House debates

Thursday, 24 November 2016

Adjournment

Tasmania: Fish Farming, Geelong Star

12:19 pm

Photo of Brian MitchellBrian Mitchell (Lyons, Australian Labor Party) Share this | | Hansard source

Well, from rock lobsters to salmon! As the holiday season looms before us, can I just say this to all in the chamber and to the many millions of viewers who are no doubt watching this broadcast: buy Tasmanian salmon for Christmas!

Buy Tasmanian salmon as a gift—appropriately packed and chilled of course. Buy it for breakfast, buy it for lunch, buy it for dinner and then buy it again for Boxing Day, because—smoked or pan fried, barbecued or raw—you will not buy better than Tasmanian salmon.

It is important that Australians show their support for Tasmanian salmon farming, because this fantastic industry was done a great disservice three weeks ago by Four Corners on the ABC. I am a fan of Four Corners; it is a bedrock of journalism in this country. But it is not infallible. The program that went to air has been described as a hatchet job on Tasmania's $700 million aquaculture industry, and I cannot help but agree. In the weeks since the program aired I have spoken with people in my electorate who were interviewed but whose comments were either not put to air or put to air in such a truncated fashion that these people felt they had been taken out of context. The mayor of the Tasman Peninsula, Roseanne Heyward, was interviewed for some time about a salmon farming operation off Nubeena in her municipality, an operation that enjoys broad community support and meets environmental guidelines, but her comments were left on the cutting room floor.

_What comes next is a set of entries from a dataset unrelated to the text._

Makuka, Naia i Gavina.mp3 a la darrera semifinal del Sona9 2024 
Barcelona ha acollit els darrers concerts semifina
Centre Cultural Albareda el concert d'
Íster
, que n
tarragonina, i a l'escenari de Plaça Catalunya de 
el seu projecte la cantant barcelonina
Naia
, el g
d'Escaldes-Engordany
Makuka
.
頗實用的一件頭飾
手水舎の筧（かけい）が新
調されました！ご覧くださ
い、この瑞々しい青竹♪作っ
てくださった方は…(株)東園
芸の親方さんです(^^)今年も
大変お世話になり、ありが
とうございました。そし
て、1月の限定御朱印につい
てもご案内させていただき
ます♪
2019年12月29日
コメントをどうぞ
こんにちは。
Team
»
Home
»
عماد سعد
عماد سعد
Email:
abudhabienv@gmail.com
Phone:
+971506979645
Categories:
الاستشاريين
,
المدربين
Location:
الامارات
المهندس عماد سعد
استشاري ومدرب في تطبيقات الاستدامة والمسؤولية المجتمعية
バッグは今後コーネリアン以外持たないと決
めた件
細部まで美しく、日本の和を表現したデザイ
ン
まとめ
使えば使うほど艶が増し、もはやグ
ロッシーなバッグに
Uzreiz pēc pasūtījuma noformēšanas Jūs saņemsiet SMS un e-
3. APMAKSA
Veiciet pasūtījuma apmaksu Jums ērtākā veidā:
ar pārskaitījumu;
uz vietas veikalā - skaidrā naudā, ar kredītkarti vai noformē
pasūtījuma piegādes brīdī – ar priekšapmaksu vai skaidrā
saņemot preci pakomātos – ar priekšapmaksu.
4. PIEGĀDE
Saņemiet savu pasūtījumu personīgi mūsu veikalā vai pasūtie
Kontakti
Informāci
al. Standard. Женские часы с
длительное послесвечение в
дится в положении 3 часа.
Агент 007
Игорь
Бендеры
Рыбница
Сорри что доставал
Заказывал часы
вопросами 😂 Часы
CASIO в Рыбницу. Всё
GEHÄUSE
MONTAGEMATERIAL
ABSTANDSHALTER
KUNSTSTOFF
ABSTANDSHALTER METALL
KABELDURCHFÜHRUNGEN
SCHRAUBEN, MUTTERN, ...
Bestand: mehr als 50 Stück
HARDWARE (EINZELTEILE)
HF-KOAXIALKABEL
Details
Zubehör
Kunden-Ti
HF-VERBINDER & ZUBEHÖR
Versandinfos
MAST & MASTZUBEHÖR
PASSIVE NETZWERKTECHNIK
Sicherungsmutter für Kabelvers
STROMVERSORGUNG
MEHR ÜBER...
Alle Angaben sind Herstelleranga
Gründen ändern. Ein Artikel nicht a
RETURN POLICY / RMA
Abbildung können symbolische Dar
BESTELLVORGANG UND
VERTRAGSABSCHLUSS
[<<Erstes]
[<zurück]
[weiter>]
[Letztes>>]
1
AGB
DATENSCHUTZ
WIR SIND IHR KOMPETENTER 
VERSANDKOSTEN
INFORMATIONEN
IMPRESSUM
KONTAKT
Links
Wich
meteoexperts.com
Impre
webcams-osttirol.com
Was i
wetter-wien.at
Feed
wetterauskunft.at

I have no issue with Four Corners exploring issues of community concern related to salmon farming, such as claims of deoxygenation in Macquarie Harbour, or of cases of overstocking. It is the role of a good current affairs program to explore such issues, to get to the bottom of them and to air solutions. But when facts are presented that provide a counterview, when issues are hyped and dramatised to suggest there is a crisis and when there are simply concerns that require considered management then those things need to be called out.

Has there been deoxygenation in Macquarie Harbour? Yes. But it is being managed, and one of the outcomes is the industry's desire to seek alternative sites for the sector's growth, such as in Okehampton Bay, in my electorate. The site being considered at Okehampton Bay has a fishing lease in place. This is not a case of a fish farm moving into a so-called pristine environment. More data is now being collected to ensure what is being proposed can be appropriately managed. Other growers are looking at operations in deeper waters; others still suggest land based fish farming. All are worthy of consideration, subject to environmental and financial constraints and capacities. I should add that I have received an assurance there will be no salmon farming leases sought in Mercury Passage.

The Tasmanian salmonid industry is regulated by more than 70 Commonwealth and state acts and more than 670 separate regulatory or subordinate obligations. It is an incredibly well regulated industry. The keys are to ensure environmental impacts are managed and to deal swiftly with concerns as they arise, and I have every confidence that that is what is occurring. I should note that all salmon farming occurs in state waters. There is no farming in Commonwealth waters. Nevertheless, I am proud to stand here and support a value-adding industry that provides secure, permanent employment in regional communities.

We are said to live in a post-truth world, where facts and figures play second fiddle to decisions based on feelings and prejudices. It is important that today we confront what appears to be a campaign to demonise salmon farming in Tasmania. Tasmanian forestry communities know only too well what happens when good, decent industries that employ thousands of people are allowed to be demonised. We saw what happened to towns like Triabunna and New Norfolk when overseas customers stopped buying our wood products. So I would say: buy as much salmon as you can and support the Tasmanian salmon industry.

On another related topic, I would like briefly to discuss the departure of the Geelong Star freezer factory trawler from Australian waters. Good riddance to bad rubbish! Its departure presciently preceded by just hours the release of a Senate inquiry report into freezer factory trawler operations, the recommendations of which were clear: these vessels should be banned from Australia. I would like to applaud the efforts of the Tasmanian Labor senators Anne Urquhart and Carol Brown for their part in delivering some pretty robust recommendations, but I am deeply disappointed in the efforts of two other Tasmanians, the Liberal senators Jonathon Duniam and David Bushby, who issued a dissenting report.